# [Task details]
Please write out every line of the material, leaving out any picture.

# [Data segment]
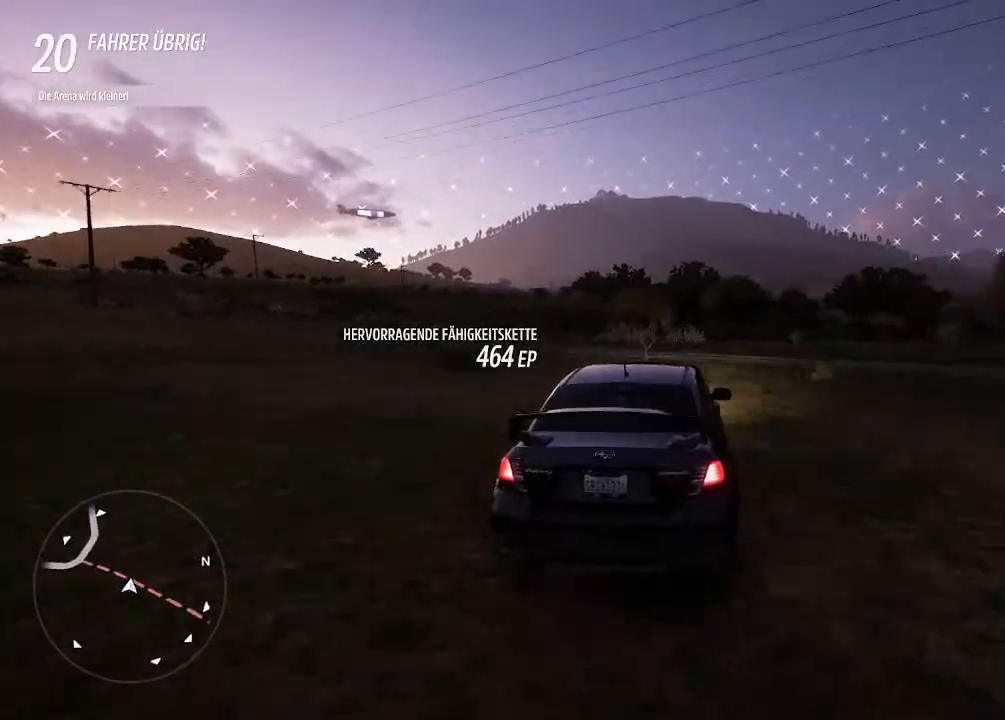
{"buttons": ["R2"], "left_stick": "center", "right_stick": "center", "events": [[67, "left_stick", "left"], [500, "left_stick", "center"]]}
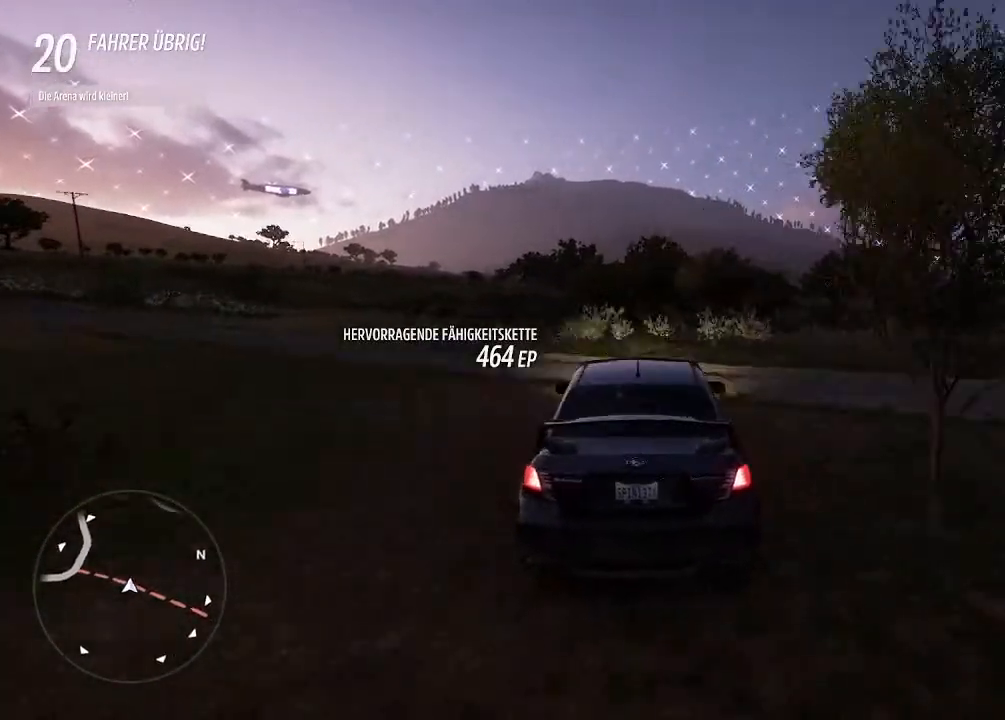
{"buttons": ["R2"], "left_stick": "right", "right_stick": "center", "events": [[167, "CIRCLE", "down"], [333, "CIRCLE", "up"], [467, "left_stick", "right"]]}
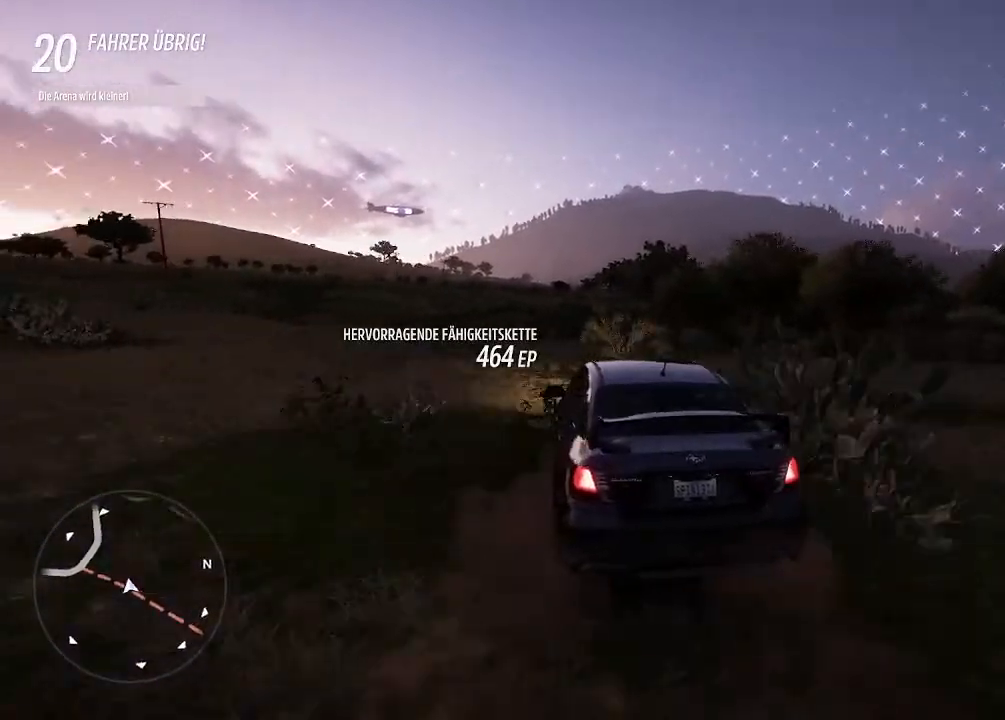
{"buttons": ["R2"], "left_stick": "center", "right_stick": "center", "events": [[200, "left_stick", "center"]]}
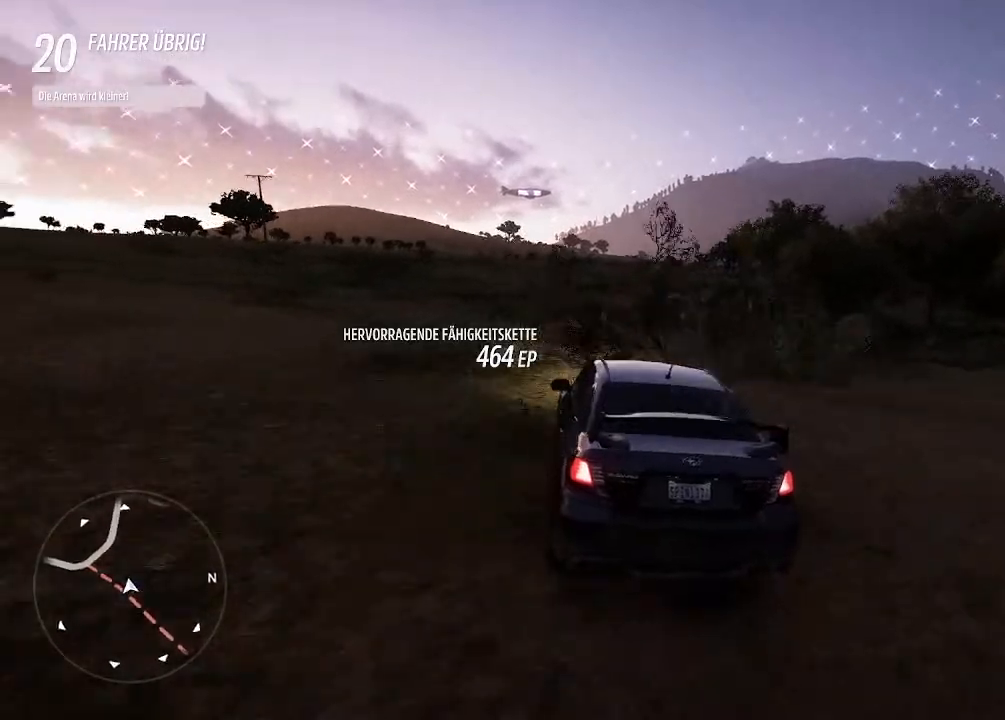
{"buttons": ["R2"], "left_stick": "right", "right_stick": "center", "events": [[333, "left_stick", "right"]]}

# [Solution to this task]
{"buttons": ["R2"], "left_stick": "center", "right_stick": "center", "events": [[67, "left_stick", "left"], [500, "left_stick", "center"]]}
{"buttons": ["R2"], "left_stick": "right", "right_stick": "center", "events": [[167, "CIRCLE", "down"], [333, "CIRCLE", "up"], [467, "left_stick", "right"]]}
{"buttons": ["R2"], "left_stick": "center", "right_stick": "center", "events": [[200, "left_stick", "center"]]}
{"buttons": ["R2"], "left_stick": "right", "right_stick": "center", "events": [[333, "left_stick", "right"]]}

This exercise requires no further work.